By December 13, the story had unraveled enough for officials to modify their description of the killing. As a Pittsburgh Post-Gazette editorial put it, "According to law enforcement officials, Alpizar 'uttered threatening words that included a sentence to the effect that he had a bomb.'?" It's a long way from running down an aisle shouting to using unspecified "threatening words." But the Post-Gazette was less interested in probing further than in helping the feds backtrack, concluding, "by all initial accounts, the marshals did their job." Except for the accounts of the passengers on the plane who said they never heard Alpizar mention a bomb.

Some editorials called for an independent investigation of the shooting. This is a triumph of hope over experience, given that such investigations are almost always whitewashes. Perhaps some truth will seep out as a result of jurisdictional conflicts between the Federal Air Marshal Service and the FBI or Miami police. But if the media keep acting like South Park's Officer Barbrady–"Nothing to see here, folks, just move along"–the odds of any such revelation go from slim to none.

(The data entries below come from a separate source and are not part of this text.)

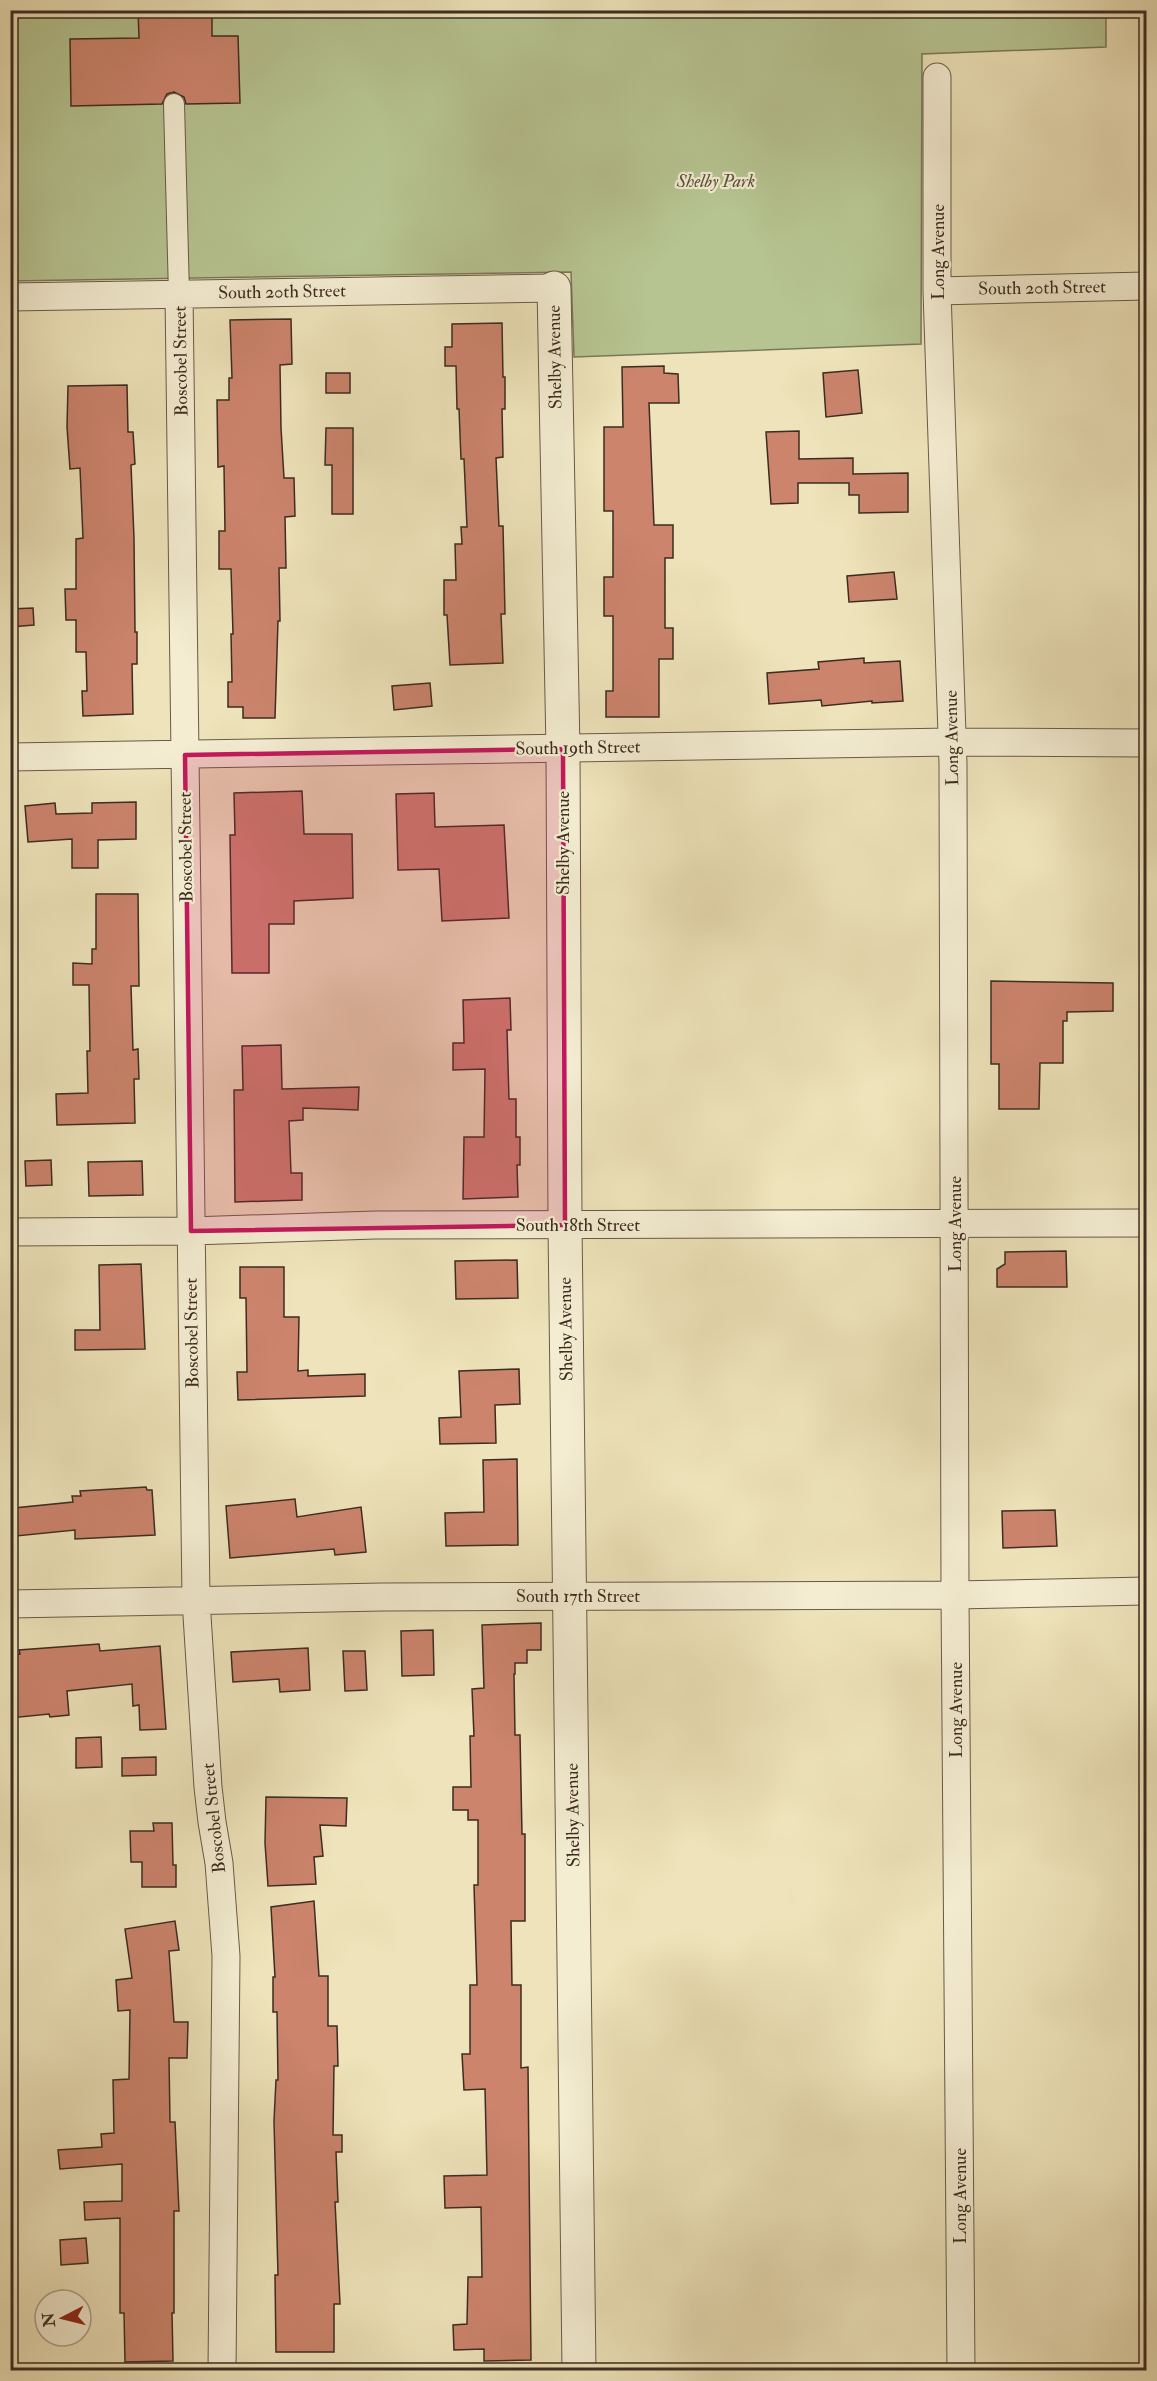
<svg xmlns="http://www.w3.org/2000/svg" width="1157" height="2381" font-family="'IM FELL Double Pica',serif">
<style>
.green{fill:#b6c491;stroke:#7a7859;stroke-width:1.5}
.building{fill:#cc846d;stroke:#3d2c21;stroke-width:1.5}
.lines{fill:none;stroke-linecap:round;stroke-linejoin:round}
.pedestrian-casing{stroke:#695a47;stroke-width:22}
.minor-casing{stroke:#695a47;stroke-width:29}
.tertiary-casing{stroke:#695a47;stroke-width:35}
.pedestrian{stroke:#f4edd2;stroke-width:20}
.minor{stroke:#f4edd2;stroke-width:27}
.tertiary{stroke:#f4edd2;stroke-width:33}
.marked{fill:#c2185b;fill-opacity:0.2;stroke:#c2185b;stroke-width:4.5;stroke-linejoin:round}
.labels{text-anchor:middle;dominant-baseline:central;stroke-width:4.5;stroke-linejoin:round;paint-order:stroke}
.park-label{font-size:18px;font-style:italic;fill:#5b523d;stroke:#f4edd2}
.street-label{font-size:18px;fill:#3d2c21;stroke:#f4edd2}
</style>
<rect width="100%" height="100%" fill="#eee3ba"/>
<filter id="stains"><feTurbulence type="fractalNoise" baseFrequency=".00333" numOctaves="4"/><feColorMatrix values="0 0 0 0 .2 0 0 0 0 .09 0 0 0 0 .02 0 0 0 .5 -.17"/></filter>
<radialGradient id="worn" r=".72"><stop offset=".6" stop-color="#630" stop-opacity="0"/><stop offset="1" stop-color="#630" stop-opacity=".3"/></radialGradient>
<path class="green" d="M 1106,10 L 1106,47 L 922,54 L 921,344 L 574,357 L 571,272 L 11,281 L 10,11 Z"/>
<path class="building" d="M 138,10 L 212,10 L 212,36 L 238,36 L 240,103 L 186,104 L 184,97 L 174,92 L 167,94 L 162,104 L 71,106 L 70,39 L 139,38 Z
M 291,319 L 292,364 L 280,365 L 281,428 L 284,478 L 294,478 L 295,516 L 285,517 L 286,568 L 279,568 L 280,621 L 278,621 L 275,718 L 243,718 L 243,707 L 228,707 L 228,682 L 232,682 L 231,634 L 233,634 L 231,569 L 219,569 L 219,531 L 225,531 L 224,466 L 218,467 L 217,400 L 229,400 L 229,378 L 232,378 L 230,320 Z
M 502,323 L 503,377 L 505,377 L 505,409 L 502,409 L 503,457 L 496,458 L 499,526 L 503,526 L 505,614 L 501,614 L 503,663 L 450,665 L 447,615 L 444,615 L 444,580 L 456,580 L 455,544 L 462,544 L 461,527 L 467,527 L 464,459 L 461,459 L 459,409 L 457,409 L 456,366 L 445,366 L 445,347 L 452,347 L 452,324 Z
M 664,366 L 664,373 L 678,374 L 679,403 L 649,403 L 654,525 L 673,525 L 673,558 L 665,558 L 665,628 L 673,628 L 673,659 L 659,659 L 659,717 L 606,717 L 606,691 L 613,691 L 613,616 L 604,616 L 604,577 L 613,577 L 613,511 L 604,511 L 604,427 L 623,427 L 622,367 Z
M 858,370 L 862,413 L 826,417 L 823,373 Z
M 326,373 L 350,373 L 350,393 L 326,393 Z
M 127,385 L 128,432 L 133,432 L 135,464 L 131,465 L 134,538 L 135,632 L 137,632 L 137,664 L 132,664 L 133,714 L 83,716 L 82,691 L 87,691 L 86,652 L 76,652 L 76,620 L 66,620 L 65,589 L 76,589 L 76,539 L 83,538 L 80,468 L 70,469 L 67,427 L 68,386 Z
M 326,428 L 353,428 L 353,514 L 332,514 L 332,465 L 325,465 Z
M 799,431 L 799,459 L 853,458 L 853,474 L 908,473 L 908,512 L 859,513 L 859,495 L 849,495 L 849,483 L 798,483 L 798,503 L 771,504 L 766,432 Z
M 894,572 L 897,599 L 849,602 L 847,576 Z
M 33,608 L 34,625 L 10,627 L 10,609 Z
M 864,658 L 864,663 L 900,661 L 903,701 L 872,703 L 872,701 L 822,706 L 821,700 L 769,704 L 767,673 L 819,669 L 818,662 Z
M 430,683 L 432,706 L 394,710 L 392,686 Z
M 302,791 L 304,834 L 352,834 L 353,898 L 294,901 L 294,924 L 269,924 L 269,973 L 232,973 L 230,835 L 235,835 L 234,793 Z
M 434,793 L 435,827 L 504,825 L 509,918 L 442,921 L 439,869 L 398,870 L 396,794 Z
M 136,802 L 136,839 L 98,840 L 98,868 L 72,868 L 72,839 L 28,842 L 25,806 L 55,803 L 56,814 L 92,813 L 92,803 Z
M 96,894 L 138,894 L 139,986 L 131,986 L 133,1050 L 138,1049 L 139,1079 L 134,1079 L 135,1123 L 57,1125 L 56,1094 L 88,1093 L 87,1051 L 90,1051 L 89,985 L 73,985 L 73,963 L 92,964 L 92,949 L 96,949 Z
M 991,981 L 1113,983 L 1113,1011 L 1067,1012 L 1067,1021 L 1063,1021 L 1063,1063 L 1040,1063 L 1039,1109 L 999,1109 L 999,1064 L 991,1064 Z
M 510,998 L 511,1030 L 507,1030 L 509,1099 L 516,1099 L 516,1137 L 520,1137 L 520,1165 L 517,1165 L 518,1197 L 463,1199 L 464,1137 L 484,1137 L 485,1069 L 453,1070 L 453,1043 L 464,1043 L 463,1000 Z
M 281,1045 L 282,1089 L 359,1087 L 358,1110 L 303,1108 L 303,1120 L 289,1121 L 291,1173 L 302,1173 L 302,1200 L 235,1202 L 234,1090 L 243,1090 L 242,1046 Z
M 51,1160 L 52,1185 L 26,1186 L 25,1161 Z
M 142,1161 L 143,1195 L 89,1196 L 88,1162 Z
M 1066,1251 L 1067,1287 L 997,1287 L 997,1269 L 1005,1264 L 1005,1252 Z
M 517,1260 L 518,1298 L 456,1299 L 455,1261 Z
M 141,1264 L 145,1349 L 75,1350 L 75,1330 L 100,1330 L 99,1265 Z
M 240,1267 L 284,1267 L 284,1317 L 299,1317 L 298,1371 L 308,1370 L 308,1376 L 365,1374 L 365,1396 L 238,1400 L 237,1372 L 247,1372 L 246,1298 L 240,1298 Z
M 519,1369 L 520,1404 L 495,1405 L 496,1443 L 440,1444 L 439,1418 L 461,1417 L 459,1371 Z
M 517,1459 L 518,1545 L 446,1546 L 445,1513 L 484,1512 L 483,1460 Z
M 146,1487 L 147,1490 L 152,1490 L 155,1535 L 75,1539 L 75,1530 L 16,1536 L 14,1508 L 73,1502 L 72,1496 L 81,1496 L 80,1491 Z
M 295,1499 L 297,1517 L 361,1507 L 366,1552 L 335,1555 L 334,1549 L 230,1558 L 226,1506 Z
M 1055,1510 L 1057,1546 L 1003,1548 L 1002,1511 Z
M 541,1623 L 541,1650 L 527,1650 L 527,1663 L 515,1663 L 515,1674 L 514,1674 L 515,1735 L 520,1735 L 522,1834 L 525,1834 L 525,1921 L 511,1921 L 512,1985 L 521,1985 L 521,2068 L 528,2067 L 531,2360 L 484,2361 L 484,2349 L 454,2350 L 453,2325 L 467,2324 L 468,2277 L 482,2277 L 481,2207 L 445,2208 L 444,2176 L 487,2175 L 485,2089 L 464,2090 L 462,2054 L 470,2054 L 470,1985 L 477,1985 L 474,1885 L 478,1885 L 478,1820 L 468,1820 L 468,1810 L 453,1810 L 453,1787 L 471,1787 L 470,1736 L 474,1736 L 472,1689 L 484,1688 L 482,1625 Z
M 433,1630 L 434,1675 L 402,1676 L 401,1631 Z
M 99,1644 L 100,1651 L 160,1646 L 166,1729 L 140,1730 L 139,1705 L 133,1706 L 132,1684 L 67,1691 L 69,1715 L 50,1717 L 49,1714 L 10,1718 L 10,1655 L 20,1654 L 19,1650 Z
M 308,1648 L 310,1690 L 280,1692 L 279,1679 L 233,1682 L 231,1652 Z
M 343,1651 L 365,1651 L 367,1690 L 345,1691 Z
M 101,1737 L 102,1767 L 76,1768 L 76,1738 Z
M 156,1757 L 156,1775 L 122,1776 L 122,1758 Z
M 266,1797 L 347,1798 L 346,1826 L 320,1825 L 323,1856 L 314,1857 L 316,1884 L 268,1886 L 265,1843 Z
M 153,1823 L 172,1823 L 173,1865 L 176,1865 L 176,1887 L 142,1887 L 142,1862 L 131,1862 L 130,1831 L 154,1831 Z
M 314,1901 L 319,1976 L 328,1976 L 328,2026 L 337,2026 L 338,2066 L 334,2066 L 333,2135 L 342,2135 L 342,2152 L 336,2152 L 338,2202 L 335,2202 L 340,2304 L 334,2304 L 334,2352 L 276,2352 L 275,2275 L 278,2275 L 274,2121 L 276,2080 L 278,2080 L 277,2012 L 273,2012 L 273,1977 L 275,1977 L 271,1907 Z
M 175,1921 L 179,1950 L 169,1951 L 174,2022 L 188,2022 L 187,2058 L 169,2058 L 170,2122 L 175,2122 L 179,2211 L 174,2211 L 174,2313 L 172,2313 L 173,2361 L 125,2362 L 124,2313 L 120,2313 L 120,2218 L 85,2220 L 84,2202 L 122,2201 L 122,2164 L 60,2169 L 58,2150 L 102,2147 L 101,2134 L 114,2133 L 113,2080 L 129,2079 L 130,2010 L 118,2011 L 116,1980 L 132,1978 L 125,1929 Z
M 86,2238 L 88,2263 L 61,2265 L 60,2240 Z"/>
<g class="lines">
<g class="pedestrian-casing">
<path id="pedestrian" d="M 174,104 L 179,294"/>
</g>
<g class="minor-casing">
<path id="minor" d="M 937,77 L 937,291 L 953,764 L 955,1595 L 961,2370
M 937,291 L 1146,286
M 179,294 L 196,1600 L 208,1787 L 212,1822 L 219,1863 L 226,1956 L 222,2370
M 10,297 L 554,288
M 10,757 L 952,742 L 1146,743
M 10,1232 L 191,1231 L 375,1225 L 1146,1223
M 10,1604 L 383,1597 L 955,1595 L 1146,1591"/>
</g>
<g class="tertiary-casing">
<path id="tertiary" d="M 554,288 L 563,749 L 565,1225 L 579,2370"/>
</g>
<use href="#pedestrian" class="pedestrian"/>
<use href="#minor" class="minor"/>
<use href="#tertiary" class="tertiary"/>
</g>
<path class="marked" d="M 563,749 L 565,1225 L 191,1231 L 185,755 Z"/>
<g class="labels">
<g class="park-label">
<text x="716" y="181">Shelby Park</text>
</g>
<g class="street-label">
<text transform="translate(938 252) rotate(-90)">Long Avenue</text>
<text transform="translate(1042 288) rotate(-1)">South 20th Street</text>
<text transform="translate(282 292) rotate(-1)">South 20th Street</text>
<text transform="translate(555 357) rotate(-91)">Shelby Avenue</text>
<text transform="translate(181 361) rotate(-91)">Boscobel Street</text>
<text transform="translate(952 738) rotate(-91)">Long Avenue</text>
<text transform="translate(578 748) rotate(-1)">South 19th Street</text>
<text transform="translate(563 843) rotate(-90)">Shelby Avenue</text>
<text transform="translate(186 847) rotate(-91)">Boscobel Street</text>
<text transform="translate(955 1224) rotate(-90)">Long Avenue</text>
<text x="578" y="1225">South 18th Street</text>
<text transform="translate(566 1329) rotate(-91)">Shelby Avenue</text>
<text transform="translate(192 1333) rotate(-91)">Boscobel Street</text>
<text x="578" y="1596">South 17th Street</text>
<text transform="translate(956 1710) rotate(-90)">Long Avenue</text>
<text transform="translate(573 1815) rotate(-91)">Shelby Avenue</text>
<text transform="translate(214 1818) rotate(-96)">Boscobel Street</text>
<text transform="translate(960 2196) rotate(-90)">Long Avenue</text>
</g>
</g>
<rect width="1157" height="2381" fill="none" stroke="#eee3ba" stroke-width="36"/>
<rect x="12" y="12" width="1133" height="2357" fill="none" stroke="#3d2c21" stroke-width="3"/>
<rect x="18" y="18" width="1121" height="2345" fill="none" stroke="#3d2c21" stroke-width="1.5"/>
<g transform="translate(63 2318) rotate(263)"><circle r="28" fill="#f4edd2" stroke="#aba08b" stroke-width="1.5"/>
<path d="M0-4.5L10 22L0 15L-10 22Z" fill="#8f2418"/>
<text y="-9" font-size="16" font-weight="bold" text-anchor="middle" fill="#3d2c21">N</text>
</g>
<rect width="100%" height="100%" filter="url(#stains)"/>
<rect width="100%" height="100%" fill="url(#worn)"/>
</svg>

Americans once were taught that the press would serve as a check on government powers. That platitude is fading as news professionals show less regard for private citizens than for officials who can provide exclusive access and tips. The same media docility that helped the Bush administration sell the war in Iraq is still there, now serving Leviathan on the homefront. Perhaps if Alpizar had regularly attended Georgetown dinner parties, the media would show more curiosity about his fate.